··· Текстовый блок ···

Святость и святые в русской духовной культуре. Том II. Три века христианства на Руси (XII–XIV вв.) — страница 173 из 182

Только первая глава («Царский золотой») остается неясной для приступающего к знакомству с текстом читателя, познакомившегося с заглавием ее. Но композиционная роль этой главы и ее глубинный смысл обнаруживаются легко при первом же ее прочтении.

Всё начинается не слишком благополучно. Сразу же обнаруживается некоторая шероховатость ситуации, даже напряженность, дающая повод предполагать ситуацию некоего дефицита, который может отрицательно повлиять на продуманный план больших и разнообразных работ в обширном хозяйстве, где выполнение плана — долг и дело чести. Теснота дел, работ, обязанностей, действующих лиц, хотя и в первой главе и во всей книге (кстати, как и в «Лете Господнем») три персонажа отмечены — мальчик, с чьей позиции увидено и описано происходящее; отец, стоящий во главе большого дела и имеющий дело со многими людьми, человек активный, энергичный, динамичный; и Горкин, первый помощник и советчик отца мальчика, хотя он, Горкин, теперь на покое: мальчик любит своего «Горку», отец глубоко уважает его и прислушивается к нему, даже если сам придерживается иного мнения. Так случилось и в первой главе, и все очень легко могло бы направить события в ту сторону, где о богомолье не могло быть и речи.

··· Исходные данные ···

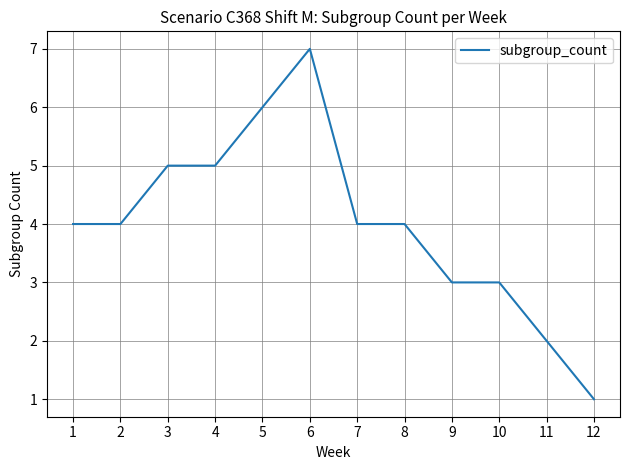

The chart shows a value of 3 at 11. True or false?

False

···
··· Исходные данные ···

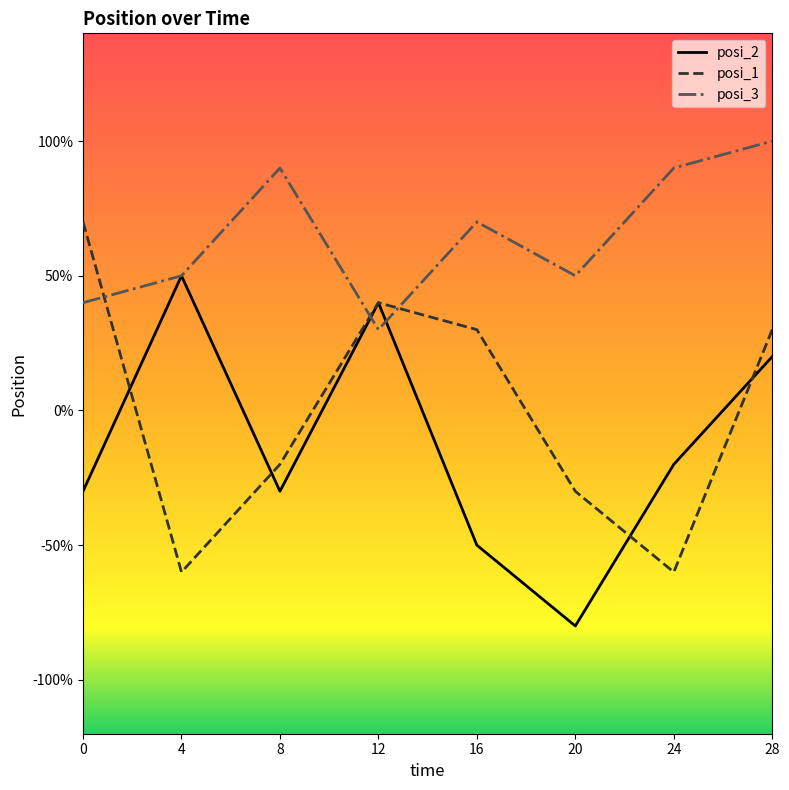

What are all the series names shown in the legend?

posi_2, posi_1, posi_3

···

## Рабочее задание 1
Кем, согласно текстовому блоку, Горкин приходится отцу мальчика?
## Рабочее задание 2
Воспроизведите из текстового блока всё, начиная со слов «Святость и святые» и вплоть до слов «же ее прочтении.».
## Рабочее задание 3
Перескажите короче в виде списка абзац текстового блока, который начинается словами «Всё начинается не слишком благополучно», сохранив его основные факты.

## Результат 1
Горкин — первый помощник и советчик отца мальчика.

## Результат 2
Святость и святые в русской духовной культуре. Том II. Три века христианства на Руси (XII–XIV вв.) — страница 173 из 182

Только первая глава («Царский золотой») остается неясной для приступающего к знакомству с текстом читателя, познакомившегося с заглавием ее. Но композиционная роль этой главы и ее глубинный смысл обнаруживаются легко при первом же ее прочтении.

## Результат 3
- Начало складывается не слишком благополучно: ситуация шероховата и напряженна. Можно предположить некий дефицит, способный помешать продуманному плану больших работ в обширном хозяйстве, где выполнить план — долг и дело чести.
- При всей тесноте дел и действующих лиц в первой главе и во всей книге (как и в «Лете Господнем») выделены три персонажа:
  - мальчик, с чьей позиции увидено и описано происходящее;
  - отец, глава большого дела, человек активный, энергичный и динамичный;
  - Горкин, первый помощник и советчик отца, теперь находящийся на покое. Мальчик его любит, а отец глубоко уважает и прислушивается к нему, даже если сам думает иначе.
- Так случилось и в первой главе: события легко могли повернуть туда, где о богомолье не могло быть и речи.